◆ **EXERCISE AIM**:
Whenever a line in the data contains "https", show that line.
+++ INPUT FOR THIS TASK
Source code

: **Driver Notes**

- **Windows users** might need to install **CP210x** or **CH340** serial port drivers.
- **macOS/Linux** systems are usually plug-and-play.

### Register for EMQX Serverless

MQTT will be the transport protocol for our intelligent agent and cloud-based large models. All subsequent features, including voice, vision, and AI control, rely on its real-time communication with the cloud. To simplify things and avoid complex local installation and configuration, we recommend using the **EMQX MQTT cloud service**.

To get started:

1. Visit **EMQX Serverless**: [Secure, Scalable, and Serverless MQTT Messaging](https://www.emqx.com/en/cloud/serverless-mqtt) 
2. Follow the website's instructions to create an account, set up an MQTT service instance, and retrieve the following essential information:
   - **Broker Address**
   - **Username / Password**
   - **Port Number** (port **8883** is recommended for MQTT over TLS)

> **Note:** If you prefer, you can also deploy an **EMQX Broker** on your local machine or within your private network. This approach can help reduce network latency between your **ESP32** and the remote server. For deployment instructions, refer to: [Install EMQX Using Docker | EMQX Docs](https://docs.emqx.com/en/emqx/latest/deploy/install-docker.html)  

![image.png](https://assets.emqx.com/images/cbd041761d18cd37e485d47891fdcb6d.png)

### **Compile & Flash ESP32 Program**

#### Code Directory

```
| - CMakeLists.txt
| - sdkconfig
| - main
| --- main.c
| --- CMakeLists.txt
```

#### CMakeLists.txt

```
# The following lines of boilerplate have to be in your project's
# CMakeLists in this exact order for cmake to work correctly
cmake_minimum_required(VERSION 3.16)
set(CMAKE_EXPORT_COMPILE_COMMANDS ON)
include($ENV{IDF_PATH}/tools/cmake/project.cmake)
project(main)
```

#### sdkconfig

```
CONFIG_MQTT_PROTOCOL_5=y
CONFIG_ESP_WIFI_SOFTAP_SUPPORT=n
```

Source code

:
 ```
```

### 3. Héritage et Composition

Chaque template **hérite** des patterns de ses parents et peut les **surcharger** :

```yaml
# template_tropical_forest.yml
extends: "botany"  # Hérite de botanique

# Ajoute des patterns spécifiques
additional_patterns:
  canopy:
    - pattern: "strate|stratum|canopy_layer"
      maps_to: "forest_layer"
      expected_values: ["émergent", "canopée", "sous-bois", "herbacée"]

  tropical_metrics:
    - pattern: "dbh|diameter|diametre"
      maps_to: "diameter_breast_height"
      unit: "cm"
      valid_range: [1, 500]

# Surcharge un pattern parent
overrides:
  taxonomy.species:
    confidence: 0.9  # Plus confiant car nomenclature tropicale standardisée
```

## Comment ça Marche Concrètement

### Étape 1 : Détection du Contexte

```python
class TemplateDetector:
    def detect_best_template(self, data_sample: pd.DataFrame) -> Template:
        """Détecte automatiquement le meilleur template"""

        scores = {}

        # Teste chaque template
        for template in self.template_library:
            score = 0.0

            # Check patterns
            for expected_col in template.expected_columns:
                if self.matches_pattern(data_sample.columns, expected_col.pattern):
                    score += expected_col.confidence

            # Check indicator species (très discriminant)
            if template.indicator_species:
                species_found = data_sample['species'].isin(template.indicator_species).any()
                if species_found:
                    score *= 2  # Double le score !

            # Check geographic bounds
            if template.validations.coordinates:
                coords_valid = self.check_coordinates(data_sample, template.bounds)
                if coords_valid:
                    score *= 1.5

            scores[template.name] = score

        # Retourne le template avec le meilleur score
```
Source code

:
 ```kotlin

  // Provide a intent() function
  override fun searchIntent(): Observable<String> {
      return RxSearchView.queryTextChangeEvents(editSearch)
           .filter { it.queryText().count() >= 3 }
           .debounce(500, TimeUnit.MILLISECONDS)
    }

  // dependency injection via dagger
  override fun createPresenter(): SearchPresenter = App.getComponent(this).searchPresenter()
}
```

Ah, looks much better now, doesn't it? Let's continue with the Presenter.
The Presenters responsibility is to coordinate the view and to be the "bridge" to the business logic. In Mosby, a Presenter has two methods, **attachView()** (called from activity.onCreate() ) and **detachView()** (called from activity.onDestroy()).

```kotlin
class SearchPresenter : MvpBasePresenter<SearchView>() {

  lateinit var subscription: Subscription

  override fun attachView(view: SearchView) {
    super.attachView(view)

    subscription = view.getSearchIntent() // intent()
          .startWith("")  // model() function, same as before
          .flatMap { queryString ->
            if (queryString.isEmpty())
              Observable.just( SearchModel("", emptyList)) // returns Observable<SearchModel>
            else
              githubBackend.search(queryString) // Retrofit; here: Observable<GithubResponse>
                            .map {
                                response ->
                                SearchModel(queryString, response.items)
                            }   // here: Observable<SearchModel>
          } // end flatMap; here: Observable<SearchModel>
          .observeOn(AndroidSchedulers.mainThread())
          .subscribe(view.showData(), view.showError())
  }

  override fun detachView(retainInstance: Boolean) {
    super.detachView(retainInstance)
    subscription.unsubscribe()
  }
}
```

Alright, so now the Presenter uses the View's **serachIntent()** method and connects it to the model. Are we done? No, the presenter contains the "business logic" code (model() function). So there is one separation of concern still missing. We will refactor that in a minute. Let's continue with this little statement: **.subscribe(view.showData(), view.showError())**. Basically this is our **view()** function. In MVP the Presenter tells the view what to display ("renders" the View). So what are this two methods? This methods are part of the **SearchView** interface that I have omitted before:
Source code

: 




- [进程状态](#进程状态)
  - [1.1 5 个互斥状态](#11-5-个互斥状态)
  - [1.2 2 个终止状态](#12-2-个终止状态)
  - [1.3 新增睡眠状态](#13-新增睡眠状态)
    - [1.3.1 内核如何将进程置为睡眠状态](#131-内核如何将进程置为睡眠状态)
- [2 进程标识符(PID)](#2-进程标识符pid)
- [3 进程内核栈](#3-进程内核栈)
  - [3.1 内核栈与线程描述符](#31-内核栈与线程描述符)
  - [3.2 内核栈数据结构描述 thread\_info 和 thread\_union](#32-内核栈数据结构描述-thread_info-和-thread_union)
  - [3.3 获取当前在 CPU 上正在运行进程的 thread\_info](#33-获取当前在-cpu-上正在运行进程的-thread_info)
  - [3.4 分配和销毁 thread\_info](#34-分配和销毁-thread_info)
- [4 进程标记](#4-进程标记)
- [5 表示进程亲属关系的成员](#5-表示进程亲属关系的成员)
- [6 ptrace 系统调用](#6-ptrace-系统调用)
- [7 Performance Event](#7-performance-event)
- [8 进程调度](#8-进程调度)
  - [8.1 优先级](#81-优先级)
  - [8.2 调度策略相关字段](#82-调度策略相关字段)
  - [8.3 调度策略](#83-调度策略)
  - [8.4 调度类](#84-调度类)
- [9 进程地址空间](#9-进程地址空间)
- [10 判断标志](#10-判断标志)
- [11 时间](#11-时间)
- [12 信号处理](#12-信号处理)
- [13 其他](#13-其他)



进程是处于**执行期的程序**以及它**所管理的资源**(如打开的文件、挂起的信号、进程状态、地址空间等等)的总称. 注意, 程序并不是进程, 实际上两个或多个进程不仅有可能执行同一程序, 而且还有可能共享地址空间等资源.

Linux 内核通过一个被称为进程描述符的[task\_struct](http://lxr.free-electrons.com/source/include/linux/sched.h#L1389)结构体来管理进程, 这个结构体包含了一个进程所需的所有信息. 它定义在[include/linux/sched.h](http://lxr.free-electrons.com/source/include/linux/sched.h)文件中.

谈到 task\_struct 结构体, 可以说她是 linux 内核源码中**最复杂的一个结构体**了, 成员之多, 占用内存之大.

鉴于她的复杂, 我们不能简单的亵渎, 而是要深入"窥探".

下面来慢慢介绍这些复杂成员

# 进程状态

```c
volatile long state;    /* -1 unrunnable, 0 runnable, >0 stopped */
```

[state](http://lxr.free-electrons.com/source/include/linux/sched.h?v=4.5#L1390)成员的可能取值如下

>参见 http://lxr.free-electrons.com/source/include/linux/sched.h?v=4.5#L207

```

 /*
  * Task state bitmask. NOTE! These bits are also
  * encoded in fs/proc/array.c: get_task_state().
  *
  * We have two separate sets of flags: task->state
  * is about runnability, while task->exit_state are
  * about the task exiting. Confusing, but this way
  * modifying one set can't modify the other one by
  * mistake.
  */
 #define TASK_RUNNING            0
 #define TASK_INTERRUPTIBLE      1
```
++++++
◆ **OUTPUT FOR THIS TASK**:
1. Visit **EMQX Serverless**: [Secure, Scalable, and Serverless MQTT Messaging](https://www.emqx.com/en/cloud/serverless-mqtt) 
> **Note:** If you prefer, you can also deploy an **EMQX Broker** on your local machine or within your private network. This approach can help reduce network latency between your **ESP32** and the remote server. For deployment instructions, refer to: [Install EMQX Using Docker | EMQX Docs](https://docs.emqx.com/en/emqx/latest/deploy/install-docker.html)  
![image.png](https://assets.emqx.com/images/cbd041761d18cd37e485d47891fdcb6d.png)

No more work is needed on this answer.